= Schools of Architecture (United Kingdom) =

For the purposes of the statutory Board of Architectural Education, the Schools of Architecture were those listed in the second schedule to the Architects (Registration) Act 1931 (21 & 22 Geo. 5. c. 33). The 1931 act had required the Board of Architectural Education to be appointed annually by the Architects' Registration Council of the United Kingdom (ARCUK) ("the Council"). The board was to be constituted in accordance with the Second Schedule to the Act. This included a list of twenty Schools, from the Liverpool School of Architecture to the School of Architecture of the Architectural Association London.

Changes first enacted as Part III of the Housing Grants, Construction and Regeneration Act 1996 included abolition of the statutory Board of Architectural Education, and renaming the Architects' Registration Council of the United Kingdom (ARCUK) with the name it now has: the Architects Registration Board (ARB).

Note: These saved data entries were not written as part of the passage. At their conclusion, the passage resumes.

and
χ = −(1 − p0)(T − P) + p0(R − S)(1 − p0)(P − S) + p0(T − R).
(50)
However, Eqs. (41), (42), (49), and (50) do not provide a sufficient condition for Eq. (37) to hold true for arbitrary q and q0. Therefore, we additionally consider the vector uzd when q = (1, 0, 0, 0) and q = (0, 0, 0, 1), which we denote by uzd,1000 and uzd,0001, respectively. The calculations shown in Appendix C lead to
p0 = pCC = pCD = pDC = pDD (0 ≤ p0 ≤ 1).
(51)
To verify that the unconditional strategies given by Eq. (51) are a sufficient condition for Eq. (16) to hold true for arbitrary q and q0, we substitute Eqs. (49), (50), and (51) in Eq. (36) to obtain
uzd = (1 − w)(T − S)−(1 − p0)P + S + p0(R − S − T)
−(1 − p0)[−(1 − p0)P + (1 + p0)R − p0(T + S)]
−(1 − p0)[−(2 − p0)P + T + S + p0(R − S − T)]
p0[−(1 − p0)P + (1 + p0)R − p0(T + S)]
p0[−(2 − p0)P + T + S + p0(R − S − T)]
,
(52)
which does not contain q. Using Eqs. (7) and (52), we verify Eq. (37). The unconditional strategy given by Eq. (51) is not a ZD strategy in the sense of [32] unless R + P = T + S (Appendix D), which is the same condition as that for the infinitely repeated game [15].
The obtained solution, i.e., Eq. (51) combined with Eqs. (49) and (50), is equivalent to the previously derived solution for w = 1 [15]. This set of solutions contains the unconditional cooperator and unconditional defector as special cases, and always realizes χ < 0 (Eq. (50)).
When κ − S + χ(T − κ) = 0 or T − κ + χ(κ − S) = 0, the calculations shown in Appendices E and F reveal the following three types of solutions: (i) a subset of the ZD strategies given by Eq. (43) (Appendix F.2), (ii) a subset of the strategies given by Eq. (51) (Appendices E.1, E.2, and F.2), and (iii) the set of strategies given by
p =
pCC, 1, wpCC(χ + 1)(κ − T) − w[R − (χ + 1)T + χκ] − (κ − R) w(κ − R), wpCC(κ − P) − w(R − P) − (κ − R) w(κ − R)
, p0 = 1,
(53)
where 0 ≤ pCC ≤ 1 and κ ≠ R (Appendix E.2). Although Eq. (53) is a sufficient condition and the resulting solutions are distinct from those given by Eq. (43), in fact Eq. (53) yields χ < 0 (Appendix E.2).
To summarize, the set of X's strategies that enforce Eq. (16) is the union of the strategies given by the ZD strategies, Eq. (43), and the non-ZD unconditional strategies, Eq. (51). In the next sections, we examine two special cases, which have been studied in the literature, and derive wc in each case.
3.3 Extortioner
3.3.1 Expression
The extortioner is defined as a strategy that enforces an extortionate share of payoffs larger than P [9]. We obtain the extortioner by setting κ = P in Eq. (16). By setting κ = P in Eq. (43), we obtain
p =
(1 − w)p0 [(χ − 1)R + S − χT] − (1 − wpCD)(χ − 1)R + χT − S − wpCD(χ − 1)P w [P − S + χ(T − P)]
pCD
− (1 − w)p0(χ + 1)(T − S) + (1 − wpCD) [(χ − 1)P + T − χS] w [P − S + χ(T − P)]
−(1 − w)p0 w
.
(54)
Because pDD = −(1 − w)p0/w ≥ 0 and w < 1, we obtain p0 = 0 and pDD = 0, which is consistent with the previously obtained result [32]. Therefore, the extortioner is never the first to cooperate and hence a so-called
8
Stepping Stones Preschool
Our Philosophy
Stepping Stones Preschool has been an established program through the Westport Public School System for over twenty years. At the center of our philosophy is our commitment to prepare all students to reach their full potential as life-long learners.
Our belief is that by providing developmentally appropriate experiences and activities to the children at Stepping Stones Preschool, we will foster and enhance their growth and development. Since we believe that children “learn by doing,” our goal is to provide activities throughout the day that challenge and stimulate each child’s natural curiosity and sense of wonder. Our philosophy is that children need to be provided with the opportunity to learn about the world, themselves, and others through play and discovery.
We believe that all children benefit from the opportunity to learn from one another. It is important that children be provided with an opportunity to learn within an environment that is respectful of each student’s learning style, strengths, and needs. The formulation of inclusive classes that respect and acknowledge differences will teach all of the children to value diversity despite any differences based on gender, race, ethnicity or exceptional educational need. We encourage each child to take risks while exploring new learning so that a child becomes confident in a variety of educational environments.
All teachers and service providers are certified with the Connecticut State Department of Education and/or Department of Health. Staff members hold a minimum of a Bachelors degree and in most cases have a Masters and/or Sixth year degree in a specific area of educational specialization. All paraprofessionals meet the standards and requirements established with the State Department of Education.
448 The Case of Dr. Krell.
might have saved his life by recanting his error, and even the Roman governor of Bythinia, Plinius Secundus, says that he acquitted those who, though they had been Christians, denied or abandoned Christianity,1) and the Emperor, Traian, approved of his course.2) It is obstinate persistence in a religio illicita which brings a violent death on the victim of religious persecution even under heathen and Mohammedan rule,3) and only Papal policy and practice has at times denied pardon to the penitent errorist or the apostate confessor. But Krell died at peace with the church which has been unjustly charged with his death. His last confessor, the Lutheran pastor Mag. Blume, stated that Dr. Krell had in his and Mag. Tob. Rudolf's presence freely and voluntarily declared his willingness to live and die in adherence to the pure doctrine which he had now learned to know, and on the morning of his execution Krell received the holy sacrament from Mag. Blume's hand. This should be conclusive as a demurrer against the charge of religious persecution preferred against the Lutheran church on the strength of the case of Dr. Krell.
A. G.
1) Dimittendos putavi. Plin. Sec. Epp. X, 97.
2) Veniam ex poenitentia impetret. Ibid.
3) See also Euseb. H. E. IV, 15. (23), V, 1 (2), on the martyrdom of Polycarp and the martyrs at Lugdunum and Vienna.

From 1997 this body has been governed by the Architects Act 1997, which makes no mention of the Schools of Architecture.

The Housing Grants, Construction and Regeneration Act 1996 had been passed on 24 July 1996. Its long title shows that it was a piece of departmental omnibus legislation:

 An Act to make provision for grants and other assistance for housing purposes and about action in relation to unfit housing; to amend the law relating to construction contracts and architects; to provide grants and other assistance for regeneration and development and in connection with clearance areas; to amend the provisions relating to home energy efficiency schemes; to make provision in connection with the dissolution of urban corporations, housing action trusts and the Commission for New Towns; and for connected purposes.

Part III of the Act relating to architects was repealed and reenacted as part of the Architects Act 1997, which was passed on 19 March 1997 under the Parliamentary rules for consolidating Acts.